▸ Verilen Metin:
Cumhuriyet yönetici ve yazarlarından Hakan Kara 9 aylık tutukluluk dönemini anlattı. Kara, "Fiziksel olarak hapsedilmiş olmak, zihinsel olarak sanırım insanı daha özgür kılıyor. Ya da öylesine absürd bir ortam ki cezaevi, bu ortam daha sıra dışı hayaller kurmaya yönlendirebiliyor sanki insanı" dedi.
Cumhuriyet'te Erdem Gül imzasıyla yayımlanan haber şöyle:
Hakan Kara, Cumhuriyet’in 34 yıl boyunca her biriminde çalışan bir isim. 9 ay Hakan Kara için şöyle geçti:
-Hapse girdiğimde: Havalandırmaya çıktım. 8 metre yüksekliğindeki duvarlara baktım... Çepeçevre dikenli teller... ‘Bu alan yürüyüş yapmaya uygun’ diye geçirdim içimden. Hemen ilk voltamı atarken, cezaevinde hangi kitapları okusam diye düşünmeye başladım. Nedense aklıma ilk gelen kitap Kafka’nın “Dönüşüm”ü oldu. Sonrasında kütüphaneden istediğim ilk kitap da bu oldu zaten.
-6 yaşındaki kızımın ilk sorusu: Kızımın anaokulundaki mezuniyet törenine katılamadım. Hapisten çıktıktan sonra kızımla önce hasret giderdik. Bana ilk cümlesi: “Biliyor musun ben artık 6 yaşındayım baba, sen gittiğinde 5’tim!” Yalnız kaldığımızda ise ilk sorduğu soru “Mezuniyet törenime niye katılmadın baba?” oldu.

▸ Veri Kayıtları:

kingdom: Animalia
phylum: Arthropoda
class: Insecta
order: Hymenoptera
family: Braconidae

---

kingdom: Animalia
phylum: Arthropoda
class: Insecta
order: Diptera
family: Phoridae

▸ Yönergeler:
[1] Hakan Kara'nın tutukluluğunu anlatan metne göre, cezaevinde okumak için aklına ilk gelen kitap hangisiydi?
[2] Hakan Kara'nın tutukluluğuyla ilgili metinde "Cumhuriyet yönetici ve" ifadesiyle başlayıp "bu oldu zaten." ifadesiyle biten bölümü, "dikenli teller" yerine "demir parmaklıklar" koyarak yeniden yazın.
[3] Lütfen Hakan Kara'nın cezaevi günlerini anlatan metni bittiği yerden devam ettirin.

▸ Alıştırma Yanıtları:
[1] Kafka'nın "Dönüşüm"ü.

[2]
Cumhuriyet yönetici ve yazarlarından Hakan Kara 9 aylık tutukluluk dönemini anlattı. Kara, "Fiziksel olarak hapsedilmiş olmak, zihinsel olarak sanırım insanı daha özgür kılıyor. Ya da öylesine absürd bir ortam ki cezaevi, bu ortam daha sıra dışı hayaller kurmaya yönlendirebiliyor sanki insanı" dedi.
Cumhuriyet'te Erdem Gül imzasıyla yayımlanan haber şöyle:
Hakan Kara, Cumhuriyet’in 34 yıl boyunca her biriminde çalışan bir isim. 9 ay Hakan Kara için şöyle geçti:
-Hapse girdiğimde: Havalandırmaya çıktım. 8 metre yüksekliğindeki duvarlara baktım... Çepeçevre demir parmaklıklar... ‘Bu alan yürüyüş yapmaya uygun’ diye geçirdim içimden. Hemen ilk voltamı atarken, cezaevinde hangi kitapları okusam diye düşünmeye başladım. Nedense aklıma ilk gelen kitap Kafka’nın “Dönüşüm”ü oldu. Sonrasında kütüphaneden istediğim ilk kitap da bu oldu zaten.

[3]
-Günde 8, toplamda 2 bin kilometre: Bilirsin, cezaevinde yapılabilecek çok fazla bir şey yok. Yürümek, düşünmek, kitap okumak, hayal kurmak, yazmak... Cezaevi benim için saatlerce dönme dolap beygiri gibi yürünen, yani volta atılan ve bolca kitap okunan bir yer oldu. 73 kitap okudum. Günde ortalama 8 kilometre yol yürüdüm. Toplamda 2 bin kilometre ediyor.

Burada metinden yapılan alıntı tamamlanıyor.